▸ What you need to do:
For every line in the data below that contains "shoulder", copy the line.

▸ Data for the task:
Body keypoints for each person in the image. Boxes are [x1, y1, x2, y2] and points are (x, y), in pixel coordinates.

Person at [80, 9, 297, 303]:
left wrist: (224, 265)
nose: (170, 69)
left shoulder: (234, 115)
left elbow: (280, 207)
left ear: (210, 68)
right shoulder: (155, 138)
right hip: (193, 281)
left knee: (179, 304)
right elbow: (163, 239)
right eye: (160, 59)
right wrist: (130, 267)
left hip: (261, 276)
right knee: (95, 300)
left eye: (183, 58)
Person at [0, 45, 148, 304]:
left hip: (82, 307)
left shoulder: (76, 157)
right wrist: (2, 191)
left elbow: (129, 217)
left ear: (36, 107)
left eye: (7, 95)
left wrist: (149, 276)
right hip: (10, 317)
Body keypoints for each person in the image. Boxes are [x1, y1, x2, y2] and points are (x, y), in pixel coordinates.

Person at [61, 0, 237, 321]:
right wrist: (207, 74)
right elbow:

* * *

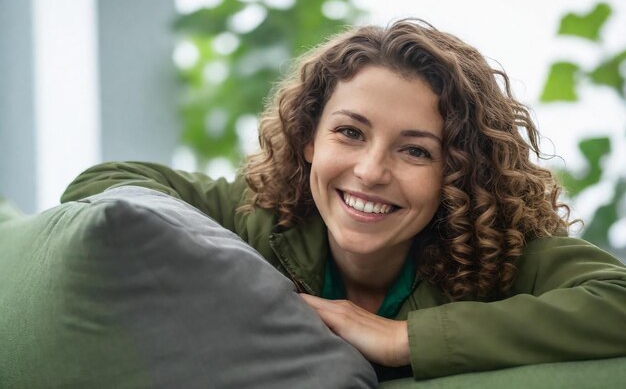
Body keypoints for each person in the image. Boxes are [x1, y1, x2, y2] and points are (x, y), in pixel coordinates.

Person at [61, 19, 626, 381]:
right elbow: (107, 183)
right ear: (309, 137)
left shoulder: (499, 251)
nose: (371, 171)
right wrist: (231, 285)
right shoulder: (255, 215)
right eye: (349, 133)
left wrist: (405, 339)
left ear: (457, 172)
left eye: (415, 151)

==

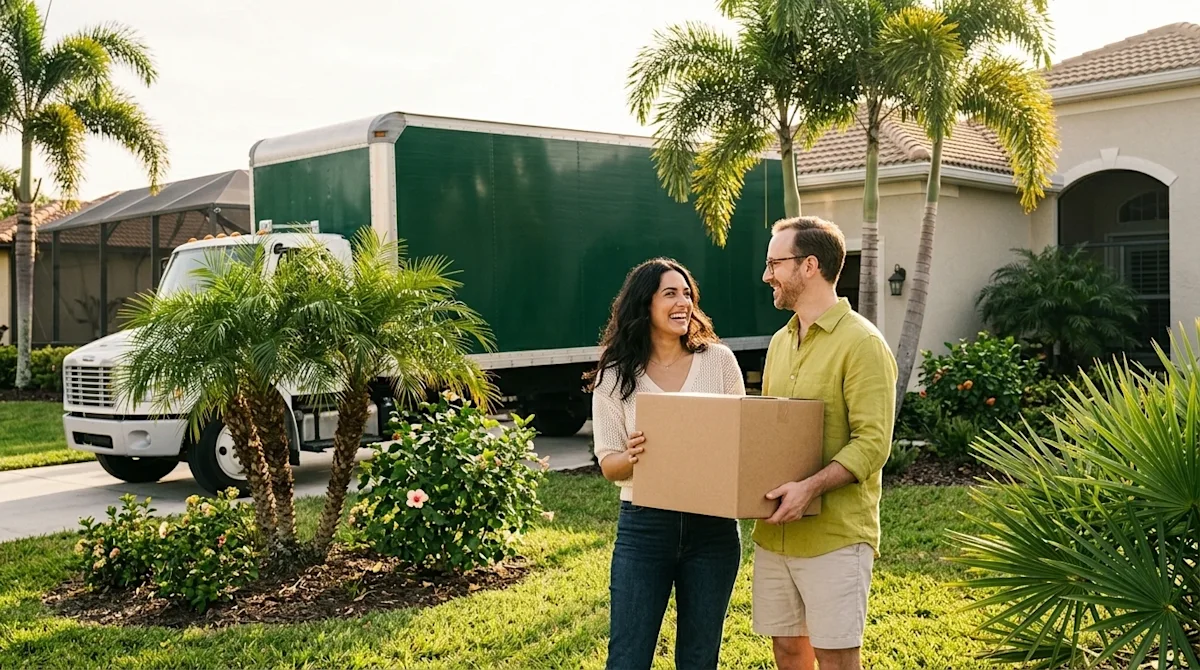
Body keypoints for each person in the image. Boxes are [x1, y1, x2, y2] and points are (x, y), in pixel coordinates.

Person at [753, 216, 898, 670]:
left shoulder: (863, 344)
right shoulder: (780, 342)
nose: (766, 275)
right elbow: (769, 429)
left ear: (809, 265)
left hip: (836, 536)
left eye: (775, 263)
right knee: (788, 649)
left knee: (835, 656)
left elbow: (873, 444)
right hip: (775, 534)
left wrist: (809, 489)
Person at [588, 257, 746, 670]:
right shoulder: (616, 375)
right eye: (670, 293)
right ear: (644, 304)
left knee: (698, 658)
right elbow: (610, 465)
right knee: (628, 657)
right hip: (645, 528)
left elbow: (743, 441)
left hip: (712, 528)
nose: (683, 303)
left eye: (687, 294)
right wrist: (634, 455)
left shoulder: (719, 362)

▸ Result for this exercise:
left shoulder: (234, 115)
right shoulder: (155, 138)
left shoulder: (76, 157)
left shoulder: (499, 251)
right shoulder: (255, 215)
left shoulder: (863, 344)
right shoulder: (780, 342)
right shoulder: (616, 375)
left shoulder: (719, 362)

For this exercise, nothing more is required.